I was not 100% on it, but thought I was right. Lol. Anyway, I thought you guys would like that pic. Glad you did like it. Preston.

What's That Bug? does not endorse extermination

Subject: Unknown eggs – distinctive formation
Location: Memphis, TN
September 17, 2012 8:32 am
These were on a passionvine leaf. I looked through all your egg photos and couldn’t find a match. I’ve been recording time lapse video of them, so maybe I’ll see what they are when they hatch.
Signature: Tim Doyle

Unknown Eggs

Hi Tim,
Eggs can often be very difficult to identify with certainty.  We suspect these are eggs of some True Bug in the suborder Heteroptera because of the barrel shape and double row arrangement.  Your eggs somewhat resemble these Stink Bug eggs on BugGuide.

Unknown Eggs

 

What's That Bug? does not endorse extermination

Subject: Eggs on fencepost
Location: Edgewood, NM
September 15, 2012 7:20 am
Hello, what a wonderful site!!
I was walking our dogs around our property in Edgewood, NM and these little egg-like things caught my eye. They look like sesame seeds but I swear they’re not! (Yes, I’ve browsed your other readers’ letters…).

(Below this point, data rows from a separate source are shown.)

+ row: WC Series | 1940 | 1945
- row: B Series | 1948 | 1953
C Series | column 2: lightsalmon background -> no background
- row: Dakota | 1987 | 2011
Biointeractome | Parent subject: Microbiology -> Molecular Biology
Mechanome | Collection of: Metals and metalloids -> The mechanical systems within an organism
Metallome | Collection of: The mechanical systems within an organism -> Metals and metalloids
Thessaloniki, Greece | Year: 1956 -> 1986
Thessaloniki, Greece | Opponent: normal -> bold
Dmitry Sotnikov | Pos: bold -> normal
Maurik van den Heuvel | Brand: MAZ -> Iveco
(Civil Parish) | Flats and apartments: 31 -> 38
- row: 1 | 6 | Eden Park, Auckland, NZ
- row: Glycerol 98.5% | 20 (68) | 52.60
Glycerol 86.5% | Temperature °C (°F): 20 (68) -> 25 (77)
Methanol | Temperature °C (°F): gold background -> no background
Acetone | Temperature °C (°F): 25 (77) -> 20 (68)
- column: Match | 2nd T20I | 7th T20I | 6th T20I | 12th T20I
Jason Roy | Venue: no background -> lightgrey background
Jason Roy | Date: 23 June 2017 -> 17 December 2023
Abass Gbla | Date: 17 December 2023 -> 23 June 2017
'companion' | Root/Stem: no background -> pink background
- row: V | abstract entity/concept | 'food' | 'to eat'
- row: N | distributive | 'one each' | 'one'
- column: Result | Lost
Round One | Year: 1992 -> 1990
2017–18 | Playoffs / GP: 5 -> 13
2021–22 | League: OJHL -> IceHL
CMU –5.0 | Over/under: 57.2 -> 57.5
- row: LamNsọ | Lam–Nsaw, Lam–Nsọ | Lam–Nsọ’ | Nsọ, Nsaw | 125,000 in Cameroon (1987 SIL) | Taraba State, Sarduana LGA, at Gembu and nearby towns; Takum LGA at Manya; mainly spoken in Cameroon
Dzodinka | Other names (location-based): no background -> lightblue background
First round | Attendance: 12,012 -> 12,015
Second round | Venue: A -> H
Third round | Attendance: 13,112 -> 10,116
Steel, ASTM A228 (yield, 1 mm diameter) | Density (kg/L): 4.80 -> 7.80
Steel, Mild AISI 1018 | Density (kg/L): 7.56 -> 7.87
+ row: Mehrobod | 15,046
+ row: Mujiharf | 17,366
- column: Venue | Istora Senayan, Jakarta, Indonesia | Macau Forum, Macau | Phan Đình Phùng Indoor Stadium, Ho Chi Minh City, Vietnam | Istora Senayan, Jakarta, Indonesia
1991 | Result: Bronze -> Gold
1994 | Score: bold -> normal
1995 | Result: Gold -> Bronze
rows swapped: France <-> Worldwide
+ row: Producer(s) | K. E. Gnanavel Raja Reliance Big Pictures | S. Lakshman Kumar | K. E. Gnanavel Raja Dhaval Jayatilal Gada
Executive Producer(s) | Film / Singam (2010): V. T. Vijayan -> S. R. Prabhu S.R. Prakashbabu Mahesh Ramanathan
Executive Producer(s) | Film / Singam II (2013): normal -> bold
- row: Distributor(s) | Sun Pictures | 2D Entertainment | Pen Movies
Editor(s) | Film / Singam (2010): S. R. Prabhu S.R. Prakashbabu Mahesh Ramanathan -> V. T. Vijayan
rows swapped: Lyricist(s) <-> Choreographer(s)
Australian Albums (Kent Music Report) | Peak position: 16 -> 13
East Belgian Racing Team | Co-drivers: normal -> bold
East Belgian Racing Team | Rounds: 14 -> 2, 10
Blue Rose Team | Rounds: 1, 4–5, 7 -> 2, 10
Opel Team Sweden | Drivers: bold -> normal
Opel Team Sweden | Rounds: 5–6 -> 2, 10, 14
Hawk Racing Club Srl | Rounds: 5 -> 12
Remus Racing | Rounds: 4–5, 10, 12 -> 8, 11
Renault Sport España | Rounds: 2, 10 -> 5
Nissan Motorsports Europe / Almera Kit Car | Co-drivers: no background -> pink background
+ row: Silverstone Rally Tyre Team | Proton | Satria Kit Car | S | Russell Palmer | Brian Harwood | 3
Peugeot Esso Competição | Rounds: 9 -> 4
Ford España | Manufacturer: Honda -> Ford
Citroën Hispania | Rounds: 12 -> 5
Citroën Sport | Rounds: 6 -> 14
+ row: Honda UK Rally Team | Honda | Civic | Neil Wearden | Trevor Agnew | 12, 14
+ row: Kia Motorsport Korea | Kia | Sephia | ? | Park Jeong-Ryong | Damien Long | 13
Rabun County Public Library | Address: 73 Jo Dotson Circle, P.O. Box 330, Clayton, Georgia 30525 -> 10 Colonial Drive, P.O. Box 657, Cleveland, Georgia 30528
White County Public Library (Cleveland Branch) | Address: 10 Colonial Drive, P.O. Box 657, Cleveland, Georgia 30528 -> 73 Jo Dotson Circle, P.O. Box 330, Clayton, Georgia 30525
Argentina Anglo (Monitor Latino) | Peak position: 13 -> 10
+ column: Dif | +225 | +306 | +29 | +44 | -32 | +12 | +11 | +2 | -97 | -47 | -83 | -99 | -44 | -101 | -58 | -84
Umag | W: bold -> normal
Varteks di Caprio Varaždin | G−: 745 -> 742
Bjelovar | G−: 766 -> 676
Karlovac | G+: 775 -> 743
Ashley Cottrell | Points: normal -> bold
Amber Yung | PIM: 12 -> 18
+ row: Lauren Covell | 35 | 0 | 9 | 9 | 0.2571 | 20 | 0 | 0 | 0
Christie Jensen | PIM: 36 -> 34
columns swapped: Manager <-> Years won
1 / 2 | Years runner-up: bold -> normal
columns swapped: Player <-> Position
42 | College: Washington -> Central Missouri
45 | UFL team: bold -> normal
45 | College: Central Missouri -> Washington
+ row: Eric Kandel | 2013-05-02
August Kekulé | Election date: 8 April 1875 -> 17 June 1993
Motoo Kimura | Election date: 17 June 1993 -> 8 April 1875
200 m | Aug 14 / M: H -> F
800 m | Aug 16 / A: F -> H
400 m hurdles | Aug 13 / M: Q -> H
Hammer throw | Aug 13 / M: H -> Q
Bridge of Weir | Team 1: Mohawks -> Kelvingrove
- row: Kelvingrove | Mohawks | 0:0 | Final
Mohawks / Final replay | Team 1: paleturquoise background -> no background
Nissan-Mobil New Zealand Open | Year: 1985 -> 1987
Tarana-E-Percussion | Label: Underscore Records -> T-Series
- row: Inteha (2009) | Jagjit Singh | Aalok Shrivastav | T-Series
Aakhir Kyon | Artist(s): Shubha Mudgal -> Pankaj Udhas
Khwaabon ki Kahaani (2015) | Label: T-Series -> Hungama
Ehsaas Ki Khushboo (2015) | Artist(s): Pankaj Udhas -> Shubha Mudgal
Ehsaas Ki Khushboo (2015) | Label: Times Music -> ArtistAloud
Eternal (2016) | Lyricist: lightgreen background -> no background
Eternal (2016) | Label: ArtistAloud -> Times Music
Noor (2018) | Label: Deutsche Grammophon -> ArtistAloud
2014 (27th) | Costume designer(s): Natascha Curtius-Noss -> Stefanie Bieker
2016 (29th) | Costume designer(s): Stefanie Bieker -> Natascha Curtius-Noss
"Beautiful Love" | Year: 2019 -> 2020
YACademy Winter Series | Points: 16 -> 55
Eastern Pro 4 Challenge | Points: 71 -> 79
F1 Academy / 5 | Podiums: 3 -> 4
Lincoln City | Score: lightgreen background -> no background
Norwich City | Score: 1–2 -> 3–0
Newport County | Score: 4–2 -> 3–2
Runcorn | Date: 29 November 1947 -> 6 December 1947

Any ideas?
Signature: Laura and Paul

Unknown Eggs

Hi Laura and Paul,
While we do not want to discount that you or your neighbors might sit on the fence and eat sesame bagels, these are most definitely eggs and not seeds, but alas, it is often very difficult to identify eggs.  If eggs are laid on a food plant, it sometimes makes identifications easier, but we do not believe the fence post is a larval food chosen by the progenitor.  Your request has us stumped, though our first choice might be some species of Giant Silk Moth (These Promethea Moths laying eggs are not in your range, but other family members are.) as they often lay eggs in places other than food sources, though that generally happens when the short life span of the female is coming to an end if she has been attracted to a light source.